:: Excerpted passage ::
News channels throughout South Africa are bombarding us daily with negative news on the South African economy. While it is pretty much a global issue, our situation is compounded by the ravages of state capture and the abuse of taxpayer’s money. From a global perspective, South Africa is the 67th most competitive nation in the world out of 140 countries ranked in the 2018 edition of the Global Competitiveness Report published by the World Economic Forum. Competitiveness Rank in South Africa averaged 51 from 2007 until 2018, reaching an all-time high of 67 in 2018 and a record low of 35 in 2007.
A snapshot of the economy:
GDP: 366.3 billion US dollars (2018)
GDP Growth Rate: – 3.2% q/q (Q1-2019)
PPI: + 5.8 % (y/y June 2019)
CPI: 4.5% (y/y June 2019)
Unemployment: 29% q/q (Q1-2019)
Key industries: Mining (world’s largest producer of platinum and chromium), automobile assembly, metal-working, machinery, textiles, iron, steel, chemicals, fertilizers, foodstuffs, commercial ship repair.
Exports: Gold, minerals, diamonds, platinum, other metals and metal products, foods, automotive components, machinery.

:: Task ::
According to the passage on the South African economy, South Africa is the world's largest producer of which two commodities?

:: Excerpted records ::
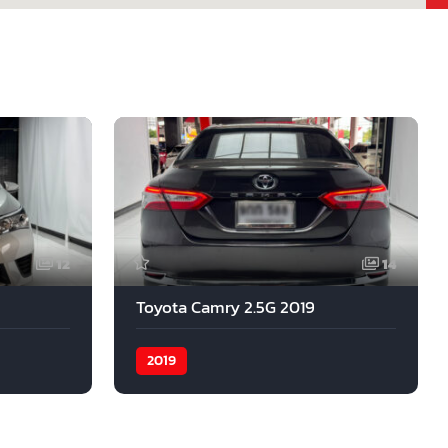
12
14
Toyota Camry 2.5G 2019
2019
---
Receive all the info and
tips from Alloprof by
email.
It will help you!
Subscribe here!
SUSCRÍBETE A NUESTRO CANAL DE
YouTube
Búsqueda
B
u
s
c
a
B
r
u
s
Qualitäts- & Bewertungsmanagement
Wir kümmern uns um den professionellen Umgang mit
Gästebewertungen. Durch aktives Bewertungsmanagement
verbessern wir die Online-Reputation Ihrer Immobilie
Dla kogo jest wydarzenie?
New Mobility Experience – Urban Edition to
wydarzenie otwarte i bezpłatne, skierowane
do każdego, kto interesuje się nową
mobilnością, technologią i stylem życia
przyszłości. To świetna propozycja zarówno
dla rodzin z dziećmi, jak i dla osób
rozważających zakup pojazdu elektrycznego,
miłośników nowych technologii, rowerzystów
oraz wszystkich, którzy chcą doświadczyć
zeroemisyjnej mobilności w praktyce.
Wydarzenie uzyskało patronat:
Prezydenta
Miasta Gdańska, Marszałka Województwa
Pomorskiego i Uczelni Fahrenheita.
==
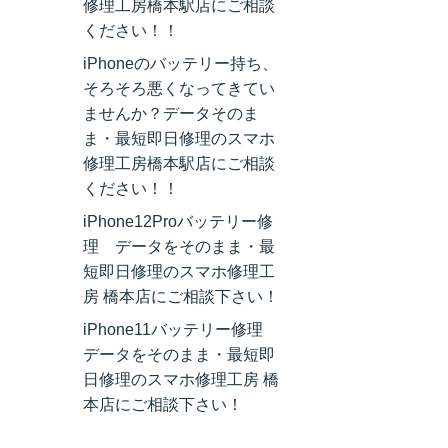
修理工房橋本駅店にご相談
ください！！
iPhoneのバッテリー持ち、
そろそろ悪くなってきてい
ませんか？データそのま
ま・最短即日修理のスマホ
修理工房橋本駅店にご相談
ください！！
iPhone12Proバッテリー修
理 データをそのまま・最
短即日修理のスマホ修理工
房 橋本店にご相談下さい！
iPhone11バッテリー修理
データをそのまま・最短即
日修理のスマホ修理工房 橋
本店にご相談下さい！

:: The answer ::
Platinum and chromium.